Increased incidence of local recurrence rate and decreased survival is the main problem of local resections (for cancers) when compared to radical surgery. The rate of local recurrence has been reported to occur in 0-37% of patients with T1 or T2 cancers [17,18]. Table 3 shows the recurrence rates in recent series using various techniques. Although TEM seems to be associated with a lower local recurrence rate (9 vs. 22%), one must note the shorter follow up in the TEM patients and the more favourable pathology (71% Ca in situ/Tl in TEM vs. 57% in local resection). Also, the local resection articles tend to include patients that had other techniques such as Localio (Kraske), Mason or fulguration.
The increased risk of local recurrence following local resections is due to the less radical nature of surgery and the fact that perirectal nodes are not excised. Thus patient selection is based on selecting tumours with a low risk of lymph node metastases. Histological features associated with increased risk of lymph node metastases are: poor differentiation, lymphovascular invasion and more advanced T stage. If any of these histological features are found, then one should consider adjuvant therapy or performing radical resection [16, 19]. However, the risk of lymph node involvement is present in all cancers. Blumberg et al.  found that even T1 cancers (that underwent a radical resection) with no adverse histo-logical features had a 7% risk of lymph node involvement.

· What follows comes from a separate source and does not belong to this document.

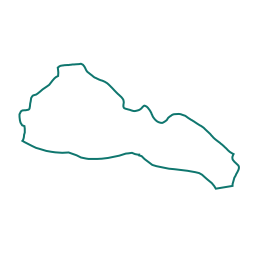 the district of Fond Dor/Dugard, Micoud, Saint Lucia, rotated 175°
{"feature_id": "8701671B74099385302774", "entity_name": "Fond Dor/Dugard", "entity_type": "district", "adm_level": 2, "iso_a3": "LCA", "parent_name": "Saint Lucia", "parent_adm1": "Micoud", "projection": "robinson", "projection_center": [-60.922, 13.811], "detail": "fine", "context": "isolated", "style": "outline", "palette": "teal", "viewbox_px": 256, "rotation_deg": 175, "n_neighbors": 0, "source": "geoboundaries", "source_scale": "gbopen_adm2", "svg_char_len": 5899}
<svg xmlns="http://www.w3.org/2000/svg" viewBox="0 0 256 256"><g transform="rotate(175 128 128)"><path d="M25.1,92.8L26.2,93.5L27.2,94.2L27.5,94.4L27.8,94.7L28.5,95.2L28.9,95.5L29.2,95.9L29.6,96.3L29.9,96.6L30.2,96.9L30.6,97.4L30.9,97.8L32.2,99.4L33.1,100.3L33.6,100.9L33.8,101.2L34.1,101.5L34.5,101.9L35.2,102.7L35.8,103.3L36.1,103.6L36.7,104.1L37.1,104.5L37.9,105.4L38.5,105.9L38.9,106.2L39.6,106.9L40.1,107.3L40.4,107.6L41.7,108.8L42.3,109.4L42.8,109.9L43.4,110.6L43.8,111.0L44.7,112.3L45.5,113.2L46.0,114.0L46.3,114.4L46.6,114.8L46.8,115.1L47.1,115.4L48.0,116.4L48.4,116.9L48.8,117.3L49.3,117.8L49.6,118.2L50.6,119.3L51.5,120.3L51.7,120.6L52.0,120.9L52.3,121.3L53.1,122.1L53.4,122.3L54.0,122.8L54.3,123.1L54.8,123.5L55.2,123.8L55.7,124.1L56.1,124.3L57.0,125.0L57.6,125.5L57.9,125.7L58.2,125.9L58.6,126.2L58.9,126.5L59.6,127.0L59.9,127.3L60.2,127.5L60.7,127.9L61.3,128.4L61.5,128.6L62.4,129.2L63.0,129.7L63.3,129.9L63.5,130.1L64.2,130.5L64.6,130.8L64.9,131.0L65.3,131.4L65.8,131.7L66.5,132.3L66.8,132.5L67.2,132.8L67.6,133.2L68.0,133.5L68.3,133.8L68.8,134.2L69.2,134.6L69.5,134.8L69.9,135.1L70.2,135.3L70.6,135.5L71.0,135.6L71.3,135.8L72.8,136.4L73.1,136.6L73.4,136.7L73.7,136.9L74.0,137.0L74.6,137.2L74.9,137.3L75.3,137.4L76.0,137.5L76.4,137.6L77.1,137.6L80.7,137.7L81.1,137.7L81.4,137.6L81.8,137.6L82.2,137.4L82.6,137.3L83.3,137.0L83.6,136.8L83.9,136.6L84.2,136.4L85.2,135.9L85.8,135.5L86.2,135.2L86.6,135.0L86.8,134.8L87.2,134.5L87.5,134.1L87.8,133.7L88.1,133.3L88.3,133.0L88.5,132.7L88.9,132.4L89.3,132.1L89.6,131.9L90.5,131.4L90.8,131.2L91.2,131.0L91.6,130.8L92.1,130.6L92.5,130.4L93.0,130.2L93.4,130.1L93.9,130.2L94.4,130.2L94.8,130.3L95.2,130.4L95.6,130.6L96.0,130.7L96.4,130.9L96.9,131.1L97.3,131.3L97.6,131.5L98.0,131.8L98.3,132.0L98.7,132.3L99.0,132.6L99.4,133.0L99.8,133.5L100.0,133.7L100.3,134.0L100.5,134.3L101.0,135.0L101.2,135.4L101.7,136.1L102.0,136.7L102.2,137.0L102.4,137.7L102.6,138.0L102.7,138.5L102.9,139.2L103.1,139.5L103.4,140.5L103.5,140.9L103.6,141.3L103.8,141.6L103.9,141.9L104.1,142.3L104.2,142.7L104.5,143.1L104.8,143.8L105.1,144.3L105.7,145.2L106.1,145.9L106.3,146.2L106.5,146.5L106.8,146.8L107.1,147.2L107.4,147.5L107.6,147.7L107.9,147.9L108.3,148.1L108.5,148.3L108.8,148.4L109.1,148.6L109.5,148.8L109.8,148.8L110.2,148.7L110.5,148.5L110.7,148.3L111.0,148.1L111.4,147.9L111.7,147.6L112.3,147.0L112.5,146.8L112.9,146.4L113.2,146.2L113.5,146.0L113.8,145.8L114.1,145.6L114.5,145.4L115.1,145.1L115.4,145.0L115.7,144.9L116.4,144.8L116.7,144.6L117.1,144.6L117.4,144.6L117.7,144.5L118.3,144.4L118.7,144.4L119.1,144.3L119.6,144.3L120.1,144.3L120.7,144.4L121.2,144.5L121.8,144.7L122.2,144.9L122.5,145.0L122.9,145.1L123.2,145.3L123.5,145.4L123.9,145.6L124.3,145.8L125.1,146.1L125.7,146.3L126.3,146.5L126.8,146.7L127.3,146.9L127.6,147.0L127.9,147.1L128.2,147.2L128.7,147.4L129.1,147.6L129.5,147.8L129.8,148.0L130.1,148.2L130.3,148.5L130.5,148.9L130.6,149.3L130.7,149.7L130.7,150.1L130.7,150.5L130.6,150.9L130.5,151.3L130.5,151.7L130.3,152.5L130.1,153.2L130.0,153.7L130.0,154.5L130.0,154.9L130.1,155.8L130.2,156.5L130.7,157.5L131.0,158.0L131.6,158.9L132.1,159.6L133.0,160.5L133.2,160.8L133.7,161.3L134.0,161.7L134.3,162.0L134.5,162.2L134.8,162.5L135.1,162.8L135.5,163.3L136.2,164.1L136.7,164.7L137.5,165.7L138.0,166.3L138.5,166.9L138.7,167.2L139.0,167.6L139.4,168.1L140.1,169.0L140.6,169.6L140.9,170.0L141.4,170.5L141.6,170.8L142.1,171.4L142.6,172.0L142.9,172.3L143.2,172.7L143.7,173.3L144.3,173.8L144.5,174.1L144.8,174.4L145.1,174.6L145.5,174.9L145.9,175.2L146.3,175.5L146.7,175.8L147.1,176.1L147.5,176.3L147.9,176.5L148.3,176.8L148.8,177.0L149.3,177.3L149.6,177.4L149.9,177.6L150.6,177.8L151.0,178.0L151.3,178.1L151.7,178.3L152.0,178.5L152.4,178.7L152.7,178.8L153.0,179.0L153.5,179.3L153.8,179.5L154.2,179.7L154.6,179.9L154.8,180.1L155.5,180.5L155.8,180.7L156.1,180.8L156.8,181.2L157.1,181.4L157.3,181.6L157.7,181.9L158.0,182.2L158.3,182.5L158.5,182.7L158.8,183.0L159.1,183.3L159.4,183.6L159.7,183.9L160.0,184.1L160.3,184.4L160.6,184.7L161.4,185.4L161.6,185.6L161.9,185.9L162.7,186.7L163.0,186.9L163.3,187.2L163.7,187.6L163.9,188.0L164.2,188.4L164.4,188.9L164.8,189.6L165.3,191.2L165.5,191.6L165.7,192.0L165.8,192.4L166.4,193.5L166.7,193.9L167.1,194.5L167.3,194.8L167.6,195.1L168.3,195.5L168.6,195.7L168.9,195.9L169.4,196.1L169.7,196.0L170.1,196.0L170.6,196.0L171.0,195.9L174.0,196.0L174.3,196.0L175.5,196.0L176.3,196.0L177.8,196.1L178.2,196.1L179.0,196.0L179.8,196.0L180.2,196.0L180.7,196.0L181.3,195.9L181.6,195.9L182.2,195.9L182.6,196.0L186.3,196.1L186.6,196.0L187.3,196.0L187.7,196.0L188.0,196.0L188.7,195.9L189.4,195.9L189.8,195.8L190.2,195.7L190.9,195.4L191.2,195.3L191.5,195.0L191.8,194.8L192.0,194.6L192.4,194.5L192.7,194.3L192.6,191.7L192.6,189.3L193.1,185.9L195.3,185.0L196.9,183.9L199.1,181.8L202.7,177.9L204.7,176.7L209.7,173.9L212.3,172.0L215.0,170.2L216.6,169.3L217.8,169.1L219.7,168.7L220.8,167.8L221.9,166.2L222.6,163.1L223.3,160.9L223.8,158.2L224.4,156.0L224.9,155.3L225.7,154.9L228.5,154.6L229.5,154.7L231.7,154.7L233.2,153.9L234.9,151.1L235.1,148.5L235.0,145.1L234.6,142.7L233.2,139.9L231.0,138.9L231.0,138.3L230.9,136.3L231.0,135.1L231.2,132.6L231.6,131.5L232.1,130.3L232.3,129.1L232.6,127.7L233.1,126.3L233.8,124.9L234.3,124.4L232.2,122.9L225.2,118.5L221.3,116.2L218.4,115.1L211.4,112.3L206.5,111.0L202.6,110.1L195.6,109.0L189.3,108.8L181.6,105.3L177.4,102.7L172.4,101.2L169.9,100.6L162.1,99.9L156.8,99.7L150.4,99.9L139.1,101.2L132.4,102.7L130.1,102.7L126.2,102.9L123.3,101.4L120.5,100.6L119.2,100.5L119.3,99.7L116.9,98.8L114.2,95.6L110.2,92.0L107.0,89.1L103.0,87.5L97.3,85.8L90.8,83.9L85.3,82.9L72.5,80.2L64.7,78.1L61.1,76.9L58.3,75.0L55.8,72.3L53.5,69.9L49.3,65.8L47.2,62.7L45.8,59.9L28.9,61.2L28.8,62.0L28.7,63.1L28.3,64.1L26.9,67.8L26.4,69.2L25.0,71.1L24.2,72.7L23.3,73.9L22.8,74.7L21.5,76.9L21.0,78.4L20.9,79.6L21.3,81.0L24.3,84.4L24.8,84.9L26.3,87.1L26.6,88.0L26.6,89.9L25.7,91.9L25.1,92.8Z" fill="none" stroke="#0f766e" stroke-width="2"/></g></svg>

Salvage surgery for recurrences is only successful in 45-60% of cases that were initially treated with local resection for Stage I rectal cancer .

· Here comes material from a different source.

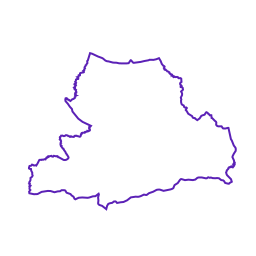 the district of Na Yung, Udon Thani, Thailand, rotated 264°
{"feature_id": "78962969B67652065328847", "entity_name": "Na Yung", "entity_type": "district", "adm_level": 2, "iso_a3": "THA", "parent_name": "Thailand", "parent_adm1": "Udon Thani", "projection": "natural_earth1", "projection_center": [102.174, 17.939], "detail": "fine", "context": "isolated", "style": "outline", "palette": "violet", "viewbox_px": 256, "rotation_deg": 264, "n_neighbors": 0, "source": "geoboundaries", "source_scale": "gbopen_adm2", "svg_char_len": 5710}
<svg xmlns="http://www.w3.org/2000/svg" viewBox="0 0 256 256"><g transform="rotate(264 128 128)"><path d="M206.4,98.1L199.4,95.1L198.8,94.4L196.8,94.4L196.2,93.7L195.3,93.3L194.8,92.4L194.3,92.4L193.0,91.2L192.7,91.3L192.4,91.1L191.8,91.0L191.6,91.3L190.5,90.4L190.1,90.5L189.7,89.8L189.5,90.1L188.1,89.9L187.9,89.2L188.1,88.5L187.8,88.0L187.7,86.6L187.4,86.0L185.4,85.7L185.2,85.0L185.5,84.4L184.0,83.9L183.9,83.1L183.6,83.4L183.3,83.2L182.8,83.8L182.2,83.6L182.0,83.0L182.3,82.5L182.0,82.7L182.0,82.2L181.6,81.3L180.3,81.1L179.5,80.3L178.5,81.0L177.6,79.8L177.4,80.4L176.7,79.8L176.4,80.4L175.9,80.1L175.6,80.5L174.6,79.5L174.2,79.5L173.9,78.6L173.5,78.9L173.0,78.8L172.8,79.4L172.5,79.3L172.4,78.9L172.0,79.0L171.8,79.7L171.3,80.3L170.7,80.0L169.3,80.4L168.9,79.7L168.4,80.0L167.9,79.1L167.2,79.4L167.0,79.1L166.7,79.4L166.1,79.0L165.8,79.6L165.7,79.0L165.3,78.6L165.2,78.2L165.1,78.7L164.6,78.9L164.2,78.2L163.4,78.2L162.6,76.8L162.4,75.6L160.9,73.6L161.3,73.2L161.3,72.9L161.6,72.5L162.1,72.3L162.2,71.8L162.7,71.4L162.7,70.8L163.0,70.5L163.8,70.4L164.2,69.6L164.0,69.0L162.6,68.6L161.2,68.7L158.4,70.7L155.2,72.4L152.8,74.2L150.2,74.5L142.5,79.5L138.8,83.5L134.0,91.4L133.6,91.0L133.9,90.1L133.1,89.5L132.4,89.4L132.5,89.7L132.1,89.9L131.3,89.4L130.6,89.8L130.3,89.6L130.0,89.9L129.6,89.8L128.9,88.3L129.4,87.2L128.7,86.9L128.6,85.0L128.1,85.0L127.8,84.4L128.1,82.7L127.6,81.8L127.9,81.8L127.9,81.5L127.5,81.1L126.7,81.1L126.5,80.5L126.0,80.5L124.7,79.9L124.4,79.4L124.4,78.8L125.0,77.7L125.3,76.4L125.7,76.1L125.8,75.3L125.6,74.8L125.8,74.4L125.5,73.7L124.8,73.2L125.2,71.1L125.7,70.5L125.3,70.2L125.2,69.4L126.1,68.5L126.2,67.7L126.8,67.3L127.3,65.9L127.3,65.2L126.8,64.5L126.6,63.4L127.3,62.0L127.2,61.8L127.4,60.7L126.4,60.0L126.1,59.3L125.8,59.2L125.0,59.5L123.7,58.9L123.4,59.1L123.1,59.8L121.9,60.1L120.5,59.5L120.0,59.8L119.7,59.3L118.9,59.1L118.2,59.4L117.9,59.3L117.3,60.0L116.8,59.6L116.3,60.1L115.9,60.1L114.6,60.9L114.3,61.5L113.8,61.5L113.5,61.9L112.6,62.1L110.9,63.2L109.6,63.5L108.9,64.1L108.0,64.2L107.6,64.7L105.1,65.8L104.0,65.4L102.9,63.5L102.7,62.0L103.0,60.6L106.1,56.2L106.2,55.6L106.9,55.3L106.9,54.8L107.5,54.5L107.4,53.4L108.1,51.3L107.4,50.6L107.5,49.6L108.3,49.0L108.1,46.8L108.3,45.7L107.9,45.1L107.3,45.4L107.0,43.8L106.4,43.8L106.0,42.9L105.4,42.6L105.7,41.7L105.3,40.2L105.6,39.2L105.3,38.7L105.6,37.1L105.4,36.4L102.1,34.3L100.2,32.8L100.7,31.9L100.5,31.1L100.6,30.4L101.3,29.6L101.6,28.7L100.7,28.0L100.5,26.1L99.0,25.4L98.2,25.3L97.7,25.7L97.4,27.2L95.6,27.3L93.6,28.1L91.9,27.9L90.6,28.2L89.5,27.4L88.5,25.8L86.5,25.6L85.2,24.9L84.8,24.4L83.8,24.2L83.5,23.9L82.9,24.5L82.4,24.1L81.5,24.3L80.9,25.1L80.6,24.9L80.2,23.8L79.1,24.0L78.4,23.7L77.2,23.8L76.5,24.4L75.0,23.0L73.4,23.1L72.0,27.5L71.8,30.2L71.8,31.2L73.5,35.4L73.8,41.6L73.4,44.4L71.8,48.2L72.3,51.4L72.2,53.8L73.1,55.5L72.7,58.6L72.2,59.2L70.3,60.0L70.0,60.3L68.3,63.9L66.8,64.9L65.4,66.6L63.2,67.4L62.6,68.2L63.8,71.7L63.7,75.2L62.8,80.6L62.9,82.1L63.7,85.9L63.6,88.5L65.7,91.9L65.0,92.1L62.2,91.0L59.0,91.0L56.3,90.4L55.6,90.5L54.5,91.4L53.3,94.1L49.6,97.9L52.8,99.1L54.6,100.5L55.1,102.4L55.2,104.4L56.4,106.4L56.3,107.8L56.0,108.3L54.6,109.3L54.9,112.7L54.9,115.8L56.2,119.6L58.7,123.6L58.9,128.4L58.5,130.9L58.6,131.9L58.9,133.5L60.1,136.9L59.5,138.9L59.5,139.6L61.0,142.1L62.0,146.4L63.5,150.0L63.6,151.6L63.4,153.2L61.8,156.8L62.5,164.0L62.9,165.6L63.4,166.7L63.9,167.1L64.9,167.5L66.4,168.4L68.0,171.7L70.9,174.2L71.6,175.1L71.6,175.9L70.2,179.2L70.3,182.7L69.4,187.1L69.7,189.6L71.2,191.8L71.4,193.0L71.1,196.2L69.8,200.2L69.8,201.2L70.6,202.6L69.9,204.2L70.1,205.2L69.3,207.0L68.9,209.7L68.9,211.4L68.5,213.2L66.5,215.2L65.9,217.3L65.1,218.0L63.2,218.9L62.1,221.9L62.1,222.7L62.7,223.3L63.7,225.6L66.3,225.1L70.7,221.6L71.7,221.2L73.6,220.9L74.4,221.5L75.5,221.8L76.8,223.4L77.5,223.5L78.0,224.5L78.5,224.7L78.3,225.8L78.9,226.2L79.0,226.8L78.5,226.9L78.5,227.4L78.2,227.4L77.9,228.1L79.2,229.4L79.6,229.0L80.3,229.7L80.6,229.4L80.7,230.3L81.8,230.4L81.7,229.8L82.0,230.0L82.1,229.8L82.7,230.4L83.1,230.0L84.6,230.0L88.2,228.8L89.2,229.2L91.4,230.6L94.0,232.7L95.9,233.0L97.2,232.8L99.5,231.4L104.8,229.9L106.1,229.2L117.6,227.9L117.7,227.5L117.3,224.7L117.6,222.6L118.0,222.2L119.9,221.2L120.2,218.0L120.7,216.9L122.0,216.0L124.3,216.4L125.1,216.1L126.2,215.0L129.0,212.8L129.2,212.2L132.0,212.2L132.1,211.9L132.1,210.6L133.2,210.1L133.7,209.3L134.7,208.8L135.3,208.0L135.5,207.6L135.3,207.2L133.2,205.5L132.8,203.4L132.4,202.2L130.0,200.2L128.6,197.7L130.3,195.8L130.9,195.5L131.2,194.0L131.6,193.5L133.1,193.0L135.9,189.4L138.6,188.2L139.9,187.3L141.7,188.6L142.3,188.1L142.3,187.0L143.1,186.0L144.5,185.8L145.5,184.3L146.2,183.8L147.9,183.5L149.8,183.6L150.7,184.0L152.7,183.7L155.1,185.2L155.8,185.3L156.9,185.4L158.7,184.6L159.4,185.3L159.7,186.1L160.5,186.7L162.2,186.6L163.0,185.7L163.2,184.7L164.1,184.7L164.4,185.6L166.3,184.4L166.8,184.5L167.6,184.9L168.2,186.0L171.5,186.1L172.1,185.5L172.2,183.6L172.6,183.2L173.1,183.2L173.7,182.1L173.6,180.8L174.2,179.7L173.9,179.4L173.8,178.7L174.3,178.3L174.9,178.5L175.1,177.8L176.3,177.5L176.6,177.2L176.2,176.8L176.5,176.8L176.9,176.0L177.5,175.7L177.7,175.3L178.3,175.2L178.5,174.8L179.1,174.9L180.0,173.7L180.2,173.0L181.4,172.2L181.7,171.6L182.4,171.3L182.5,170.9L182.1,170.9L182.1,170.6L182.4,170.3L183.0,170.4L183.9,169.9L184.5,170.5L185.3,170.8L185.8,170.4L186.1,169.7L188.2,168.3L191.2,167.5L194.2,166.1L193.4,163.2L193.1,160.5L193.6,156.7L193.2,155.4L192.9,151.3L192.4,147.5L192.2,140.5L192.5,139.9L195.0,138.1L195.1,137.7L192.4,135.4L192.4,133.2L193.2,126.1L194.1,123.5L194.6,120.0L196.3,115.5L196.6,114.1L197.4,112.6L199.7,110.4L200.4,109.4L202.2,105.7L205.6,100.1L206.4,98.1Z" fill="none" stroke="#5b21b6" stroke-width="2"/></g></svg>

A very interesting use of TEM has been described by Lev-Chelouche et al. . He pointed out synchronous colorectal neoplasms that are a common pathology which at times necessitate extensive abdominal surgery. When one of the lesions is located in the rectum, the operation has even higher rates of morbidity and mortality. In such cases, they suggested a two-step procedure, comprising TEM resection for the rectal tumour followed by a less extensive abdominal resection for the second.